Cruzaba la frontera a menudo, especialmente los sábados y domingos, mientras acudía a los pocos bares de algún pueblo limítrofe. Siempre iba en grupo y siempre bien vestido, elegante. Por eso en casi todas las fotos que conservo aparece con traje y corbata, como una vieja fotografía de August Sander.
Al comienzo, en la aduana le solicitaban sus documentos. No dejaba de ser una zona fronteriza, con sus propias reglas de juego y con las turbulencias que conlleva habitar una zona intermedia, entre dos aguas. Pienso en las bandas dedicadas al contrabando, a la extorsión, al tráfico ilegal de productos de toda clase. Eso es lo que generan ciertos lugares. Acarrean una sospecha detrás de ellos. Nos empujan a la desconfianza, como si todo lo que sucediera en sus calles llevara algún trazo enigmático. No he conocido ninguna frontera que no guarde un pasado turbio, un recuerdo inconfesable.
Más tarde, como ya le conocían, cruzaba la aduana sin problema alguno. Hasta que llegaron las huelgas de Mayo del 68. La vigilancia se hizo más exhaustiva y Bélgica no se fiaba de la moneda francesa. Desde entonces, fue imposible transitar con facilidad de un pueblo a otro. Tampoco hacer trasferencias. Durante los primeros años ingresaba el dinero en una cartilla. Luego, con las restricciones, se vio obligado a buscar otros mecanismos para guardarlo. Lo más frecuente era un bolsillo que añadía al pantalón. Cuando depositaba todo el dinero en efectivo, volvía a coserlo. Hasta que llegaba a España y podía cambiarlo en el Banco Popular.
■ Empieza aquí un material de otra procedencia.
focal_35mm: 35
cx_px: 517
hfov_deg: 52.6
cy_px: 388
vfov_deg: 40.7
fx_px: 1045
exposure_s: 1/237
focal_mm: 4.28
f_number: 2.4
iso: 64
Fotografías, anécdotas, charlas con familiares o amigos, testimonios de primera y segunda mano… Así delimito una figura desdibujada. En otras ocasiones esa imagen adquiere una nitidez asombrosa y me da por pensar que ya conozco todo, que apenas hay flecos que se me hayan escapado. Pero entonces esa claridad se ensombrece y vuelve a sumirme en innumerables círculos de intriga. Son cuestiones que se van agolpando una tras otra. ¿Cuántas veces fue a París? ¿A quién conoció? ¿Qué espacios hemos compartido, en épocas distintas? ¿De quién heredó la bicicleta y a quién se la dejó cuando estaba de regreso en España? ¿Qué hizo durante los fines de semana, mientras cruzaba la frontera con el resto del grupo? ¿Cómo vivió las revueltas que originaron el Mayo del 68? ¿Qué queda de todo lo que habitó? ¿Es el mismo paisaje que me encontré tiempo después, cuando fui a visitarlo?
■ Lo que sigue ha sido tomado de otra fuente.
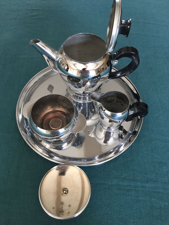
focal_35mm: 29
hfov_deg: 48.2
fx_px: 189
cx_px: 84
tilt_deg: -58.2
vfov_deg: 61.7
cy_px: 112
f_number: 2.2
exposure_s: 1/33
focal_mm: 4.15
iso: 64
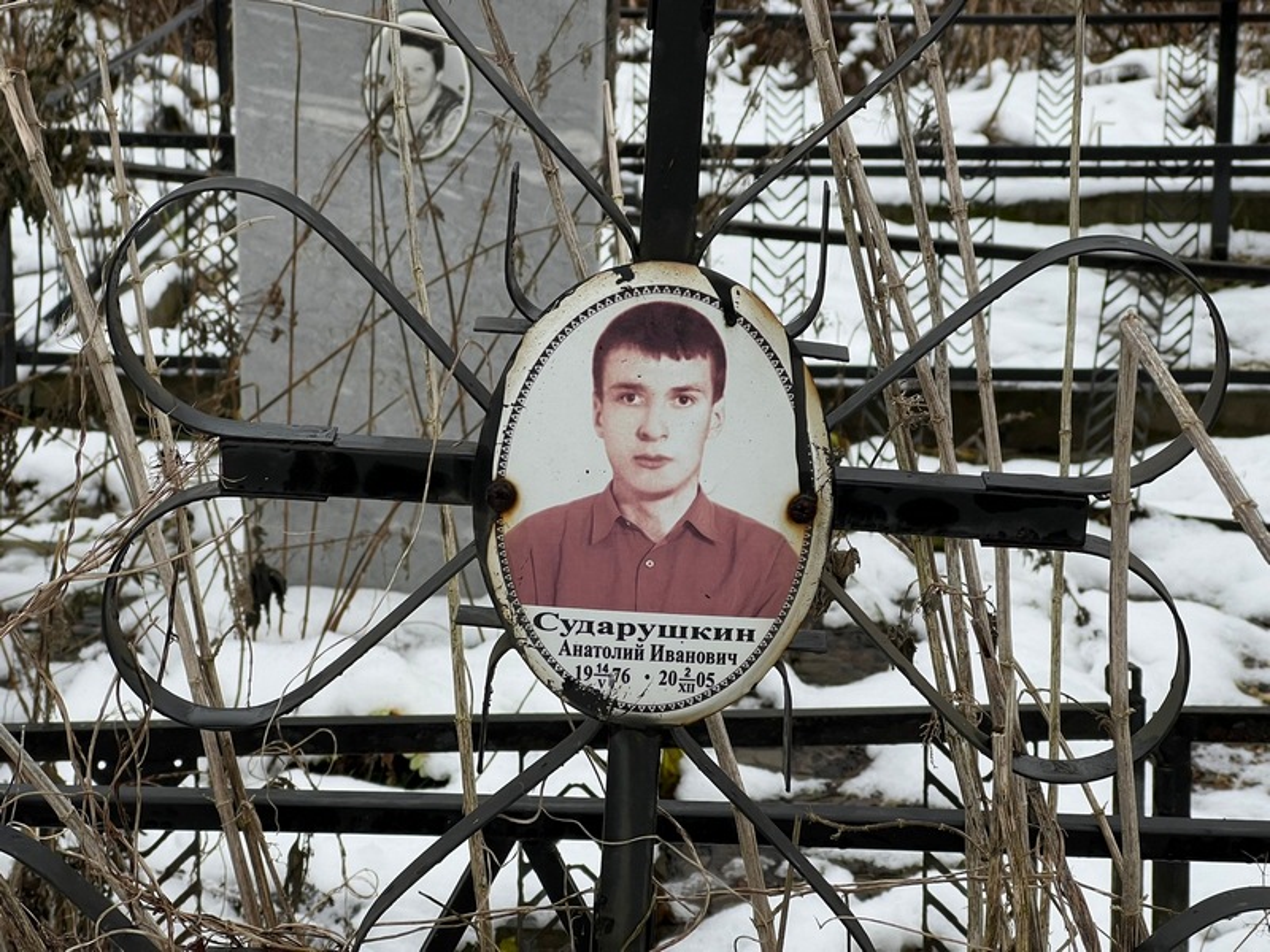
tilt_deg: -14.8
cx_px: 635
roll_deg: +0.2
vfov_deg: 19.1
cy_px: 476
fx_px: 2825
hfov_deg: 25.3
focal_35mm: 77
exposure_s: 1/99
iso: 50
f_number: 2.8
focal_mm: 9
Lo único que conservo son datos dispersos que provocan aún más cuestiones. Cuando pienso en esta historia y cuando admito por fin que se trata de una narración inconclusa, recuerdo un fragmento de Ryszard Kapuściński: «Hoy en día, ningún libro que gire en torno a la contemporaneidad puede ser otra cosa que un texto abierto. Tenemos que acostumbrarnos a la idea de que escribimos libros inacabados».
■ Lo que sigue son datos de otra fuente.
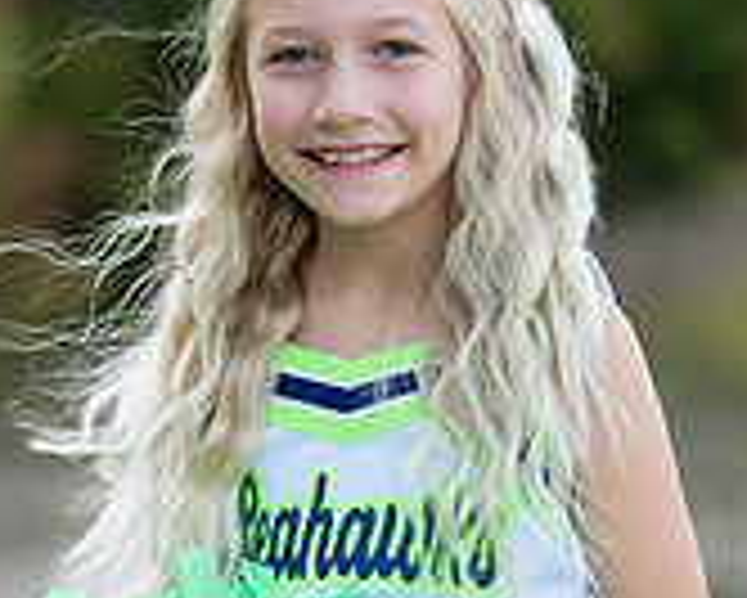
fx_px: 4269
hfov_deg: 10.0
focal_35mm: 193
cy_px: 482
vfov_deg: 8.0
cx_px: 314
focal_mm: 50
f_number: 1.2
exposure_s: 1/1000
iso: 100
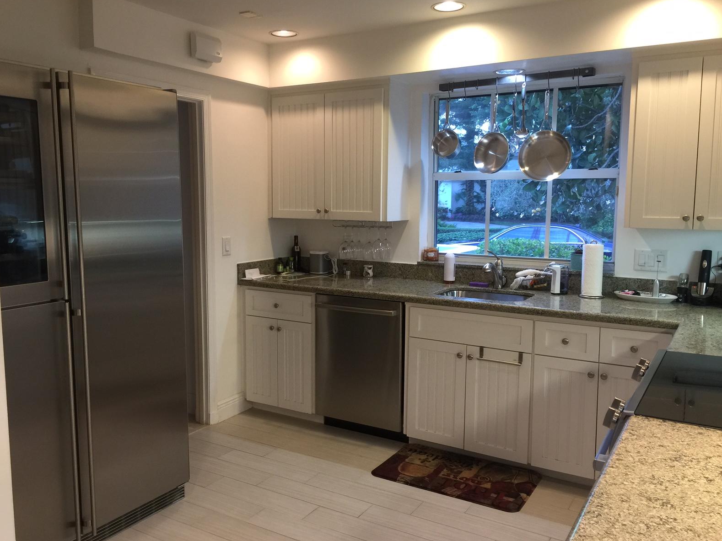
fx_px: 626
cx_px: 351
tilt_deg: -7.6
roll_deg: -1.4
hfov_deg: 60.0
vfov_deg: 46.8
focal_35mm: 30
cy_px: 275
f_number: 2.2
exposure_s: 1/17
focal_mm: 4.15
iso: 64
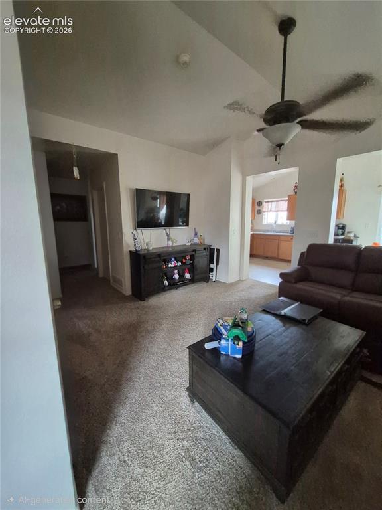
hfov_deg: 89.9
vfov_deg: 106.2
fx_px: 191
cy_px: 255
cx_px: 191
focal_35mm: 13
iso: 1250
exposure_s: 1/60.2
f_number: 2.2
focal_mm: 1.74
Eso es lo que debo asumir ahora. Hacerme a la idea de que hay historias que jamás tendrán un final cerrado, porque nacen sin darnos cuenta y desaparecen sin que lo advirtamos. Son narraciones que nunca podrán completarse del todo. Están ahí, han sucedido y, sin percatarnos apenas, se van de nuestro lado. Por ese motivo no escribimos más que libros incompletos, segundas partes, epílogos que vamos añadiendo justo antes de dar por concluido algo que no tendrá ninguna conclusión. Porque cuanto más analizamos un suceso más nos queda por descubrir, como si entráramos en una ciudad sin nombre en la que siempre estuviéramos de paso.